- **Supplied material**
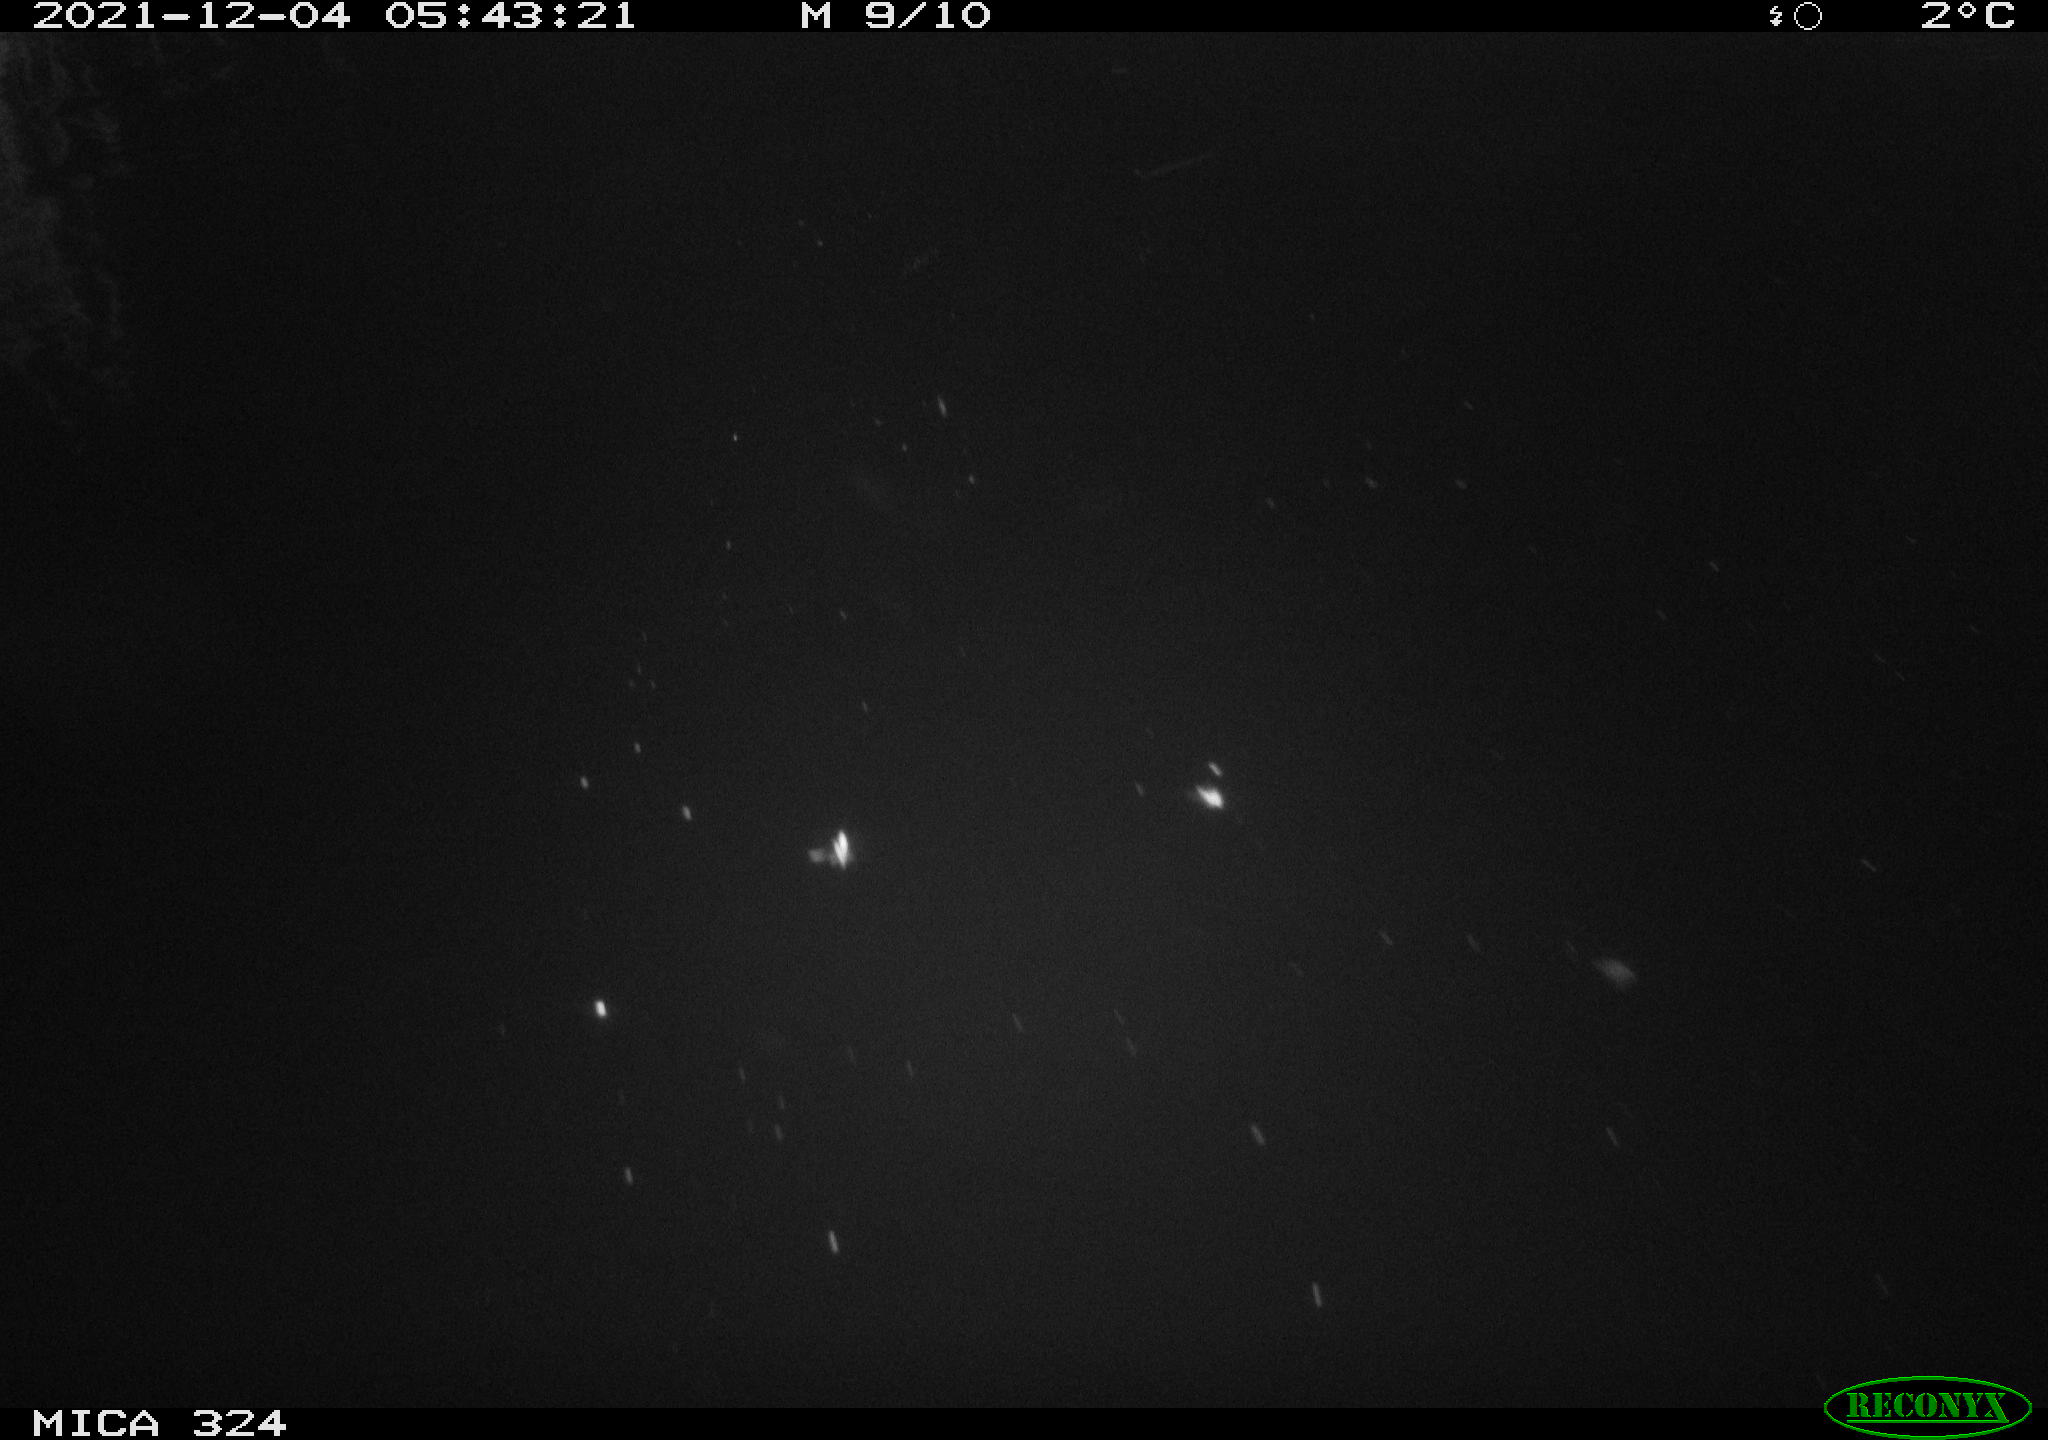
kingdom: Animalia
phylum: Chordata
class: Mammalia
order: Rodentia
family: Cricetidae
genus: Ondatra
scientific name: Ondatra zibethicus
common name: Muskrat
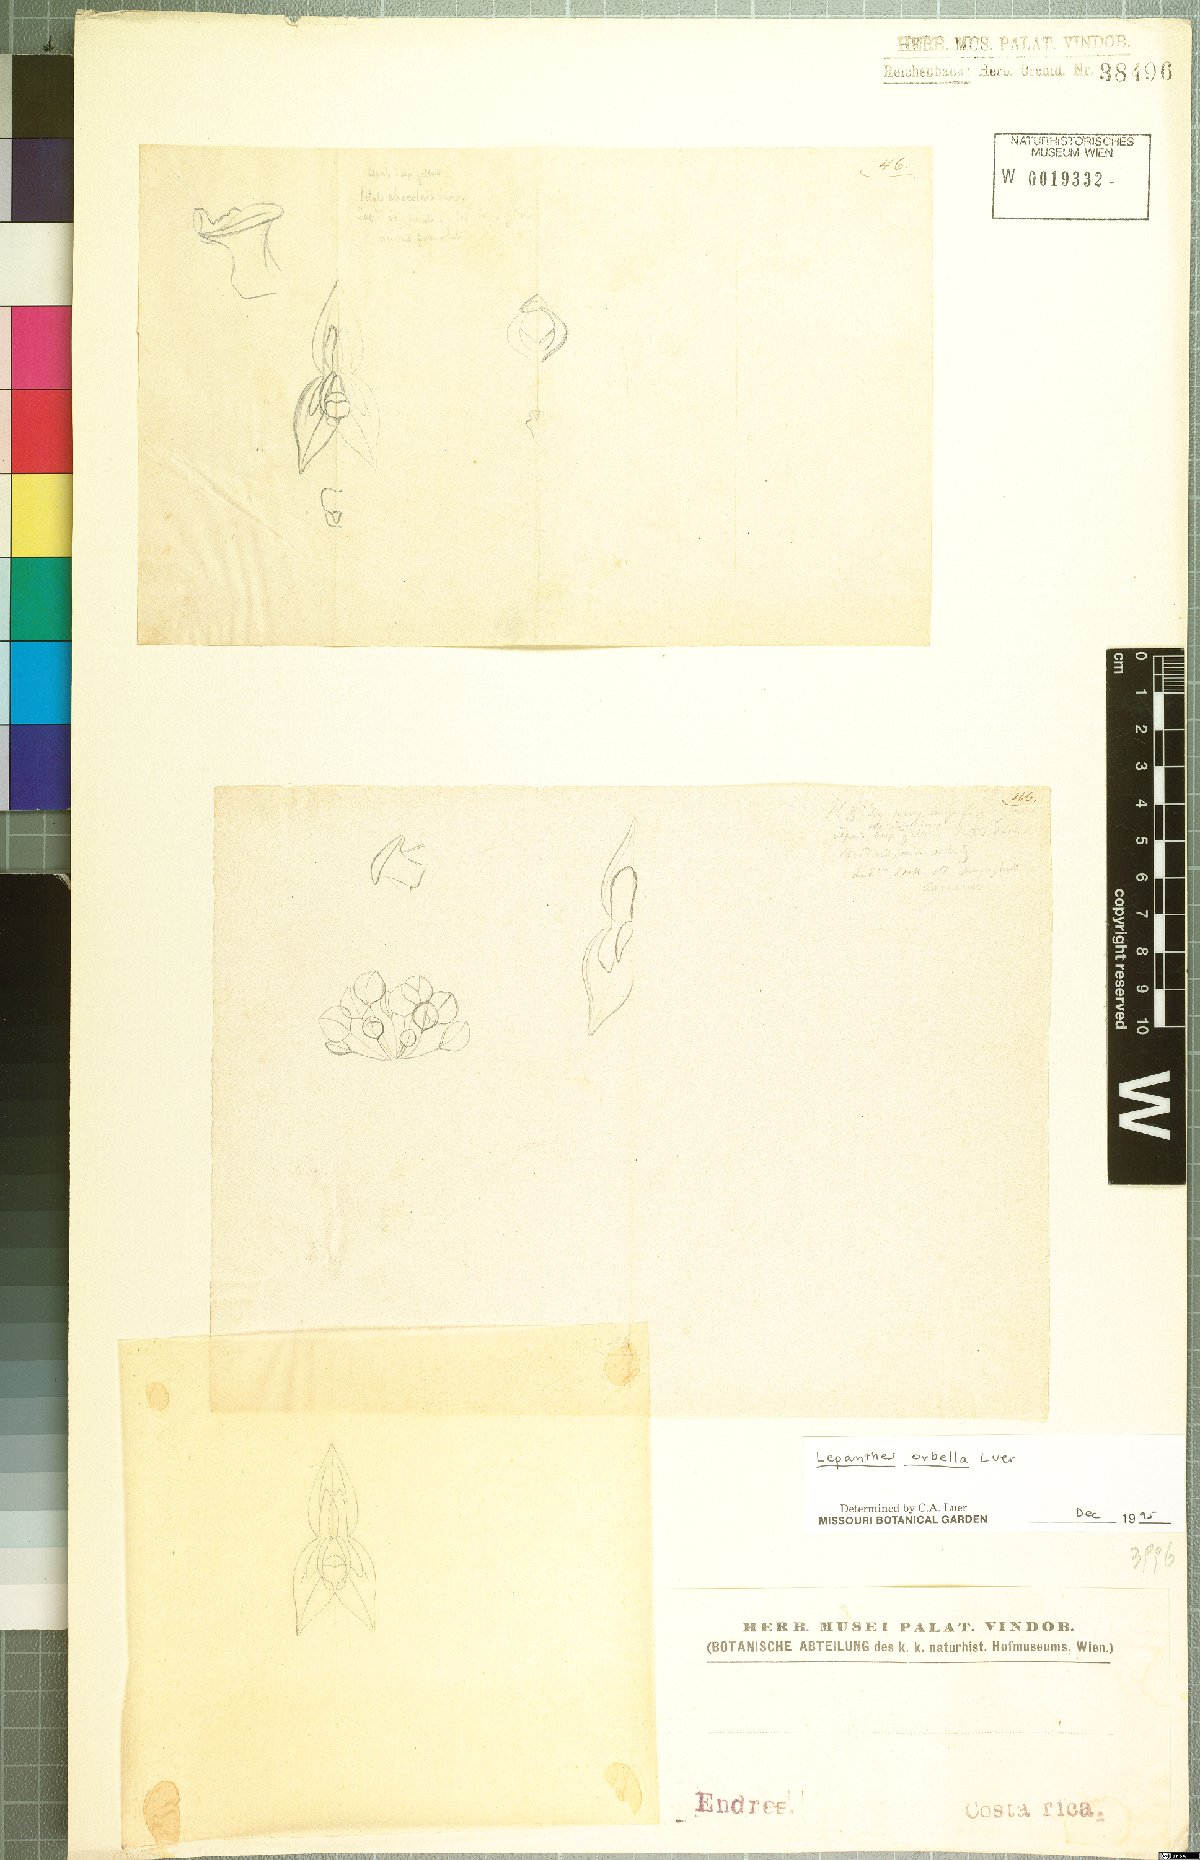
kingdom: Plantae
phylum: Tracheophyta
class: Liliopsida
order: Asparagales
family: Orchidaceae
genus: Lepanthes
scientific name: Lepanthes orbella
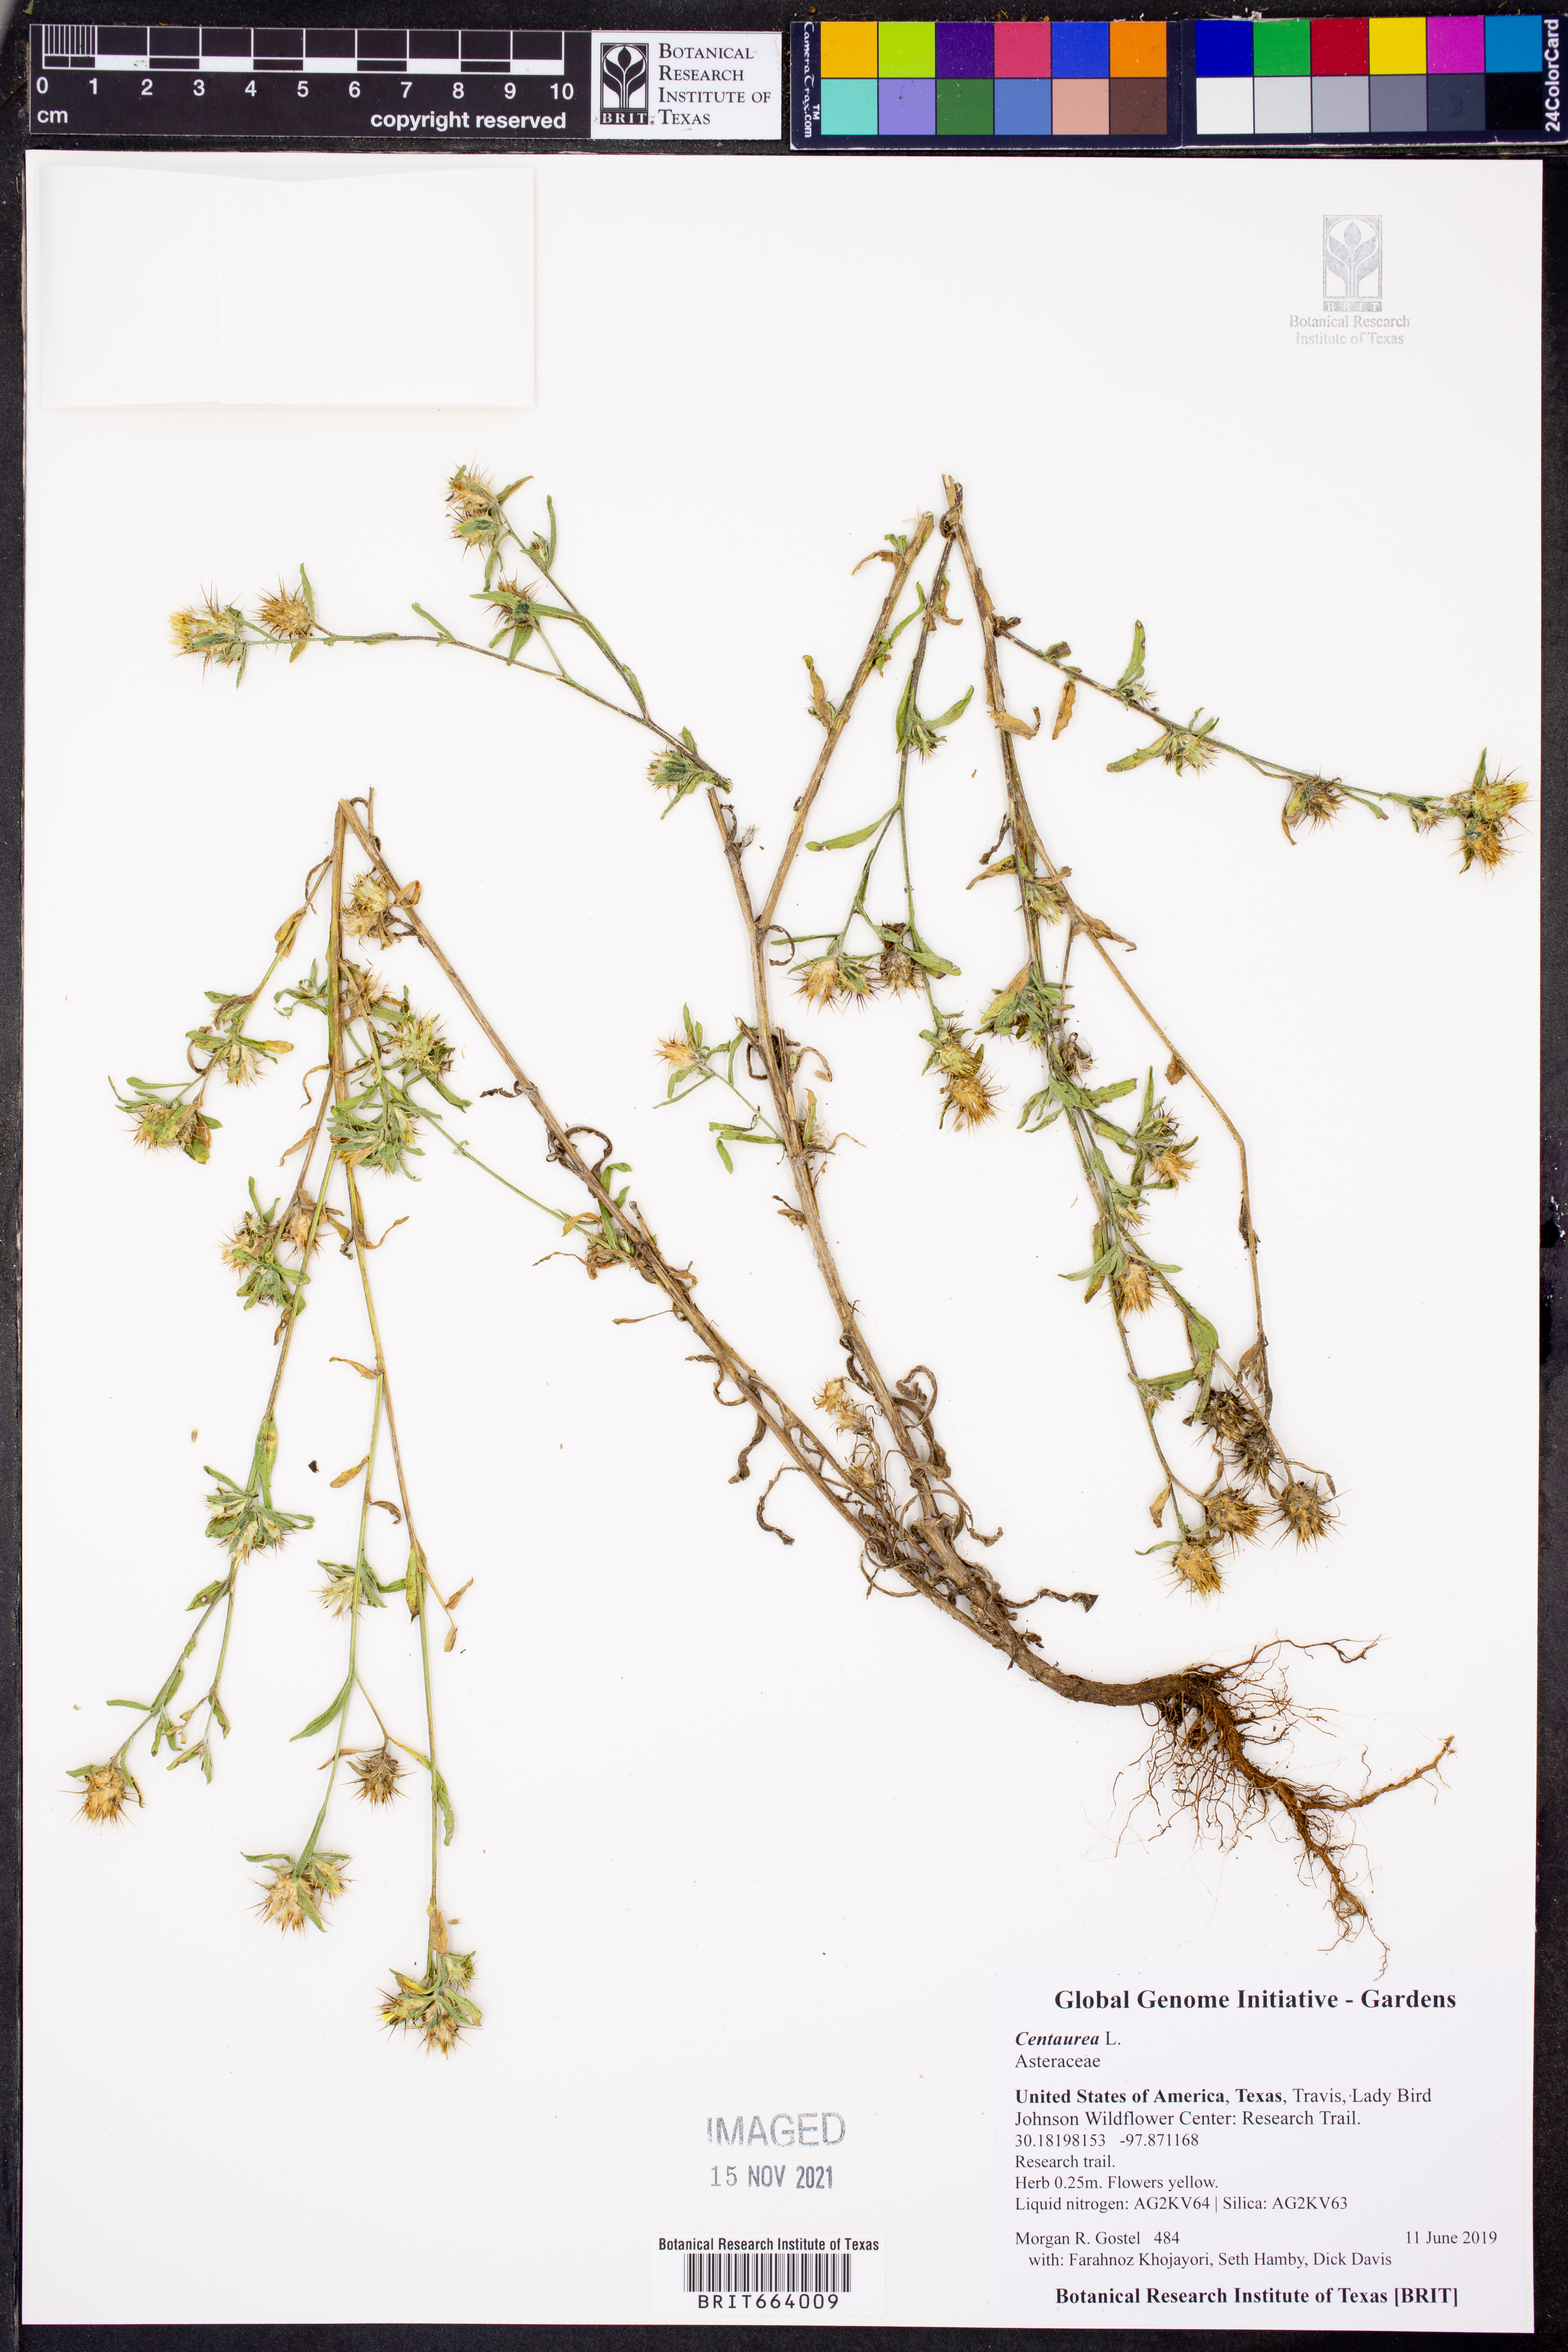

- **Objective**
Turn the lines of all the records above into one numbered list, skipping any blank lines and omitting the pictures.

- **The reply**
1. kingdom: Animalia
2. phylum: Chordata
3. class: Mammalia
4. order: Rodentia
5. family: Cricetidae
6. genus: Ondatra
7. scientific name: Ondatra zibethicus
8. common name: Muskrat
9. kingdom: Plantae
10. phylum: Tracheophyta
11. class: Liliopsida
12. order: Asparagales
13. family: Orchidaceae
14. genus: Lepanthes
15. scientific name: Lepanthes orbella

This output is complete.